> [Task prompt] Would you write out, word for word, each line of the records below from the top through the one holding "210 52 5306"?

> [Provided material]
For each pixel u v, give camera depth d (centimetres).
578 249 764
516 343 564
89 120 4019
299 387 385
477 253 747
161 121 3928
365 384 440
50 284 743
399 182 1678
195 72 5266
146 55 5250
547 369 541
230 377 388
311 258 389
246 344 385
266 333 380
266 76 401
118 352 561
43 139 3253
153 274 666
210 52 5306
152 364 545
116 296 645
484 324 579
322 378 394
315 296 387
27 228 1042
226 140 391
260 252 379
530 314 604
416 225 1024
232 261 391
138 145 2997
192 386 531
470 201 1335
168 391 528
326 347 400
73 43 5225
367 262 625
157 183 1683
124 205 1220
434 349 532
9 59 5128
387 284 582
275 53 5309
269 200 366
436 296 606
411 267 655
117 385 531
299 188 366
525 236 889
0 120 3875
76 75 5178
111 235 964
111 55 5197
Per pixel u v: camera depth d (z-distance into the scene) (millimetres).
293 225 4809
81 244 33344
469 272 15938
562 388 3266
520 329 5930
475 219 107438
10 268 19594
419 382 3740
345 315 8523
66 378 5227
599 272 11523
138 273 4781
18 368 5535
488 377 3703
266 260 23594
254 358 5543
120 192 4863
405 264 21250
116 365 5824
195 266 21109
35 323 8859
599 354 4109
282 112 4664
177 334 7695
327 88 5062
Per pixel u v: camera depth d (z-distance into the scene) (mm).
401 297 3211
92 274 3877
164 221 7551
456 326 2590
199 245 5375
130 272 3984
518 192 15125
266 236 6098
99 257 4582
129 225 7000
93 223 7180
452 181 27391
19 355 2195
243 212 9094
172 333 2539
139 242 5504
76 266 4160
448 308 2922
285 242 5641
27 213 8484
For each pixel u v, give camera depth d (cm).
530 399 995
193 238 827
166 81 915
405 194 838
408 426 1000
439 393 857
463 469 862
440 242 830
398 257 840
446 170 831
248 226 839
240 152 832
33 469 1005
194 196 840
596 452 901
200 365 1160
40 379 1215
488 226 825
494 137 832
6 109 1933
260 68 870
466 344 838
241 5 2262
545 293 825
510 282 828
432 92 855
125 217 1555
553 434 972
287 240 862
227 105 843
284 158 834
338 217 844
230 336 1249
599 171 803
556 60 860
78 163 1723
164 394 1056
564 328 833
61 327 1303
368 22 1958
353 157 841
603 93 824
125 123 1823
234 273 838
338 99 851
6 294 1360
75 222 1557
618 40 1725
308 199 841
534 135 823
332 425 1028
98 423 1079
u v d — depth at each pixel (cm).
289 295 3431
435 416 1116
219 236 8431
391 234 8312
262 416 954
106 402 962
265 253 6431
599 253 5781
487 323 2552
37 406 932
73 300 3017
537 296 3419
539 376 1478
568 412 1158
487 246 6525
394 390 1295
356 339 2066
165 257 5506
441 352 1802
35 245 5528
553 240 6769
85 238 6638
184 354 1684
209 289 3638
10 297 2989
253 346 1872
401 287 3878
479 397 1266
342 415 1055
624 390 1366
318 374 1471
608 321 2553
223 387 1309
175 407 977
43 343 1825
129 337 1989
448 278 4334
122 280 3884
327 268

> [Result]
For each pixel u v, give camera depth d (centimetres).
578 249 764
516 343 564
89 120 4019
299 387 385
477 253 747
161 121 3928
365 384 440
50 284 743
399 182 1678
195 72 5266
146 55 5250
547 369 541
230 377 388
311 258 389
246 344 385
266 333 380
266 76 401
118 352 561
43 139 3253
153 274 666
210 52 5306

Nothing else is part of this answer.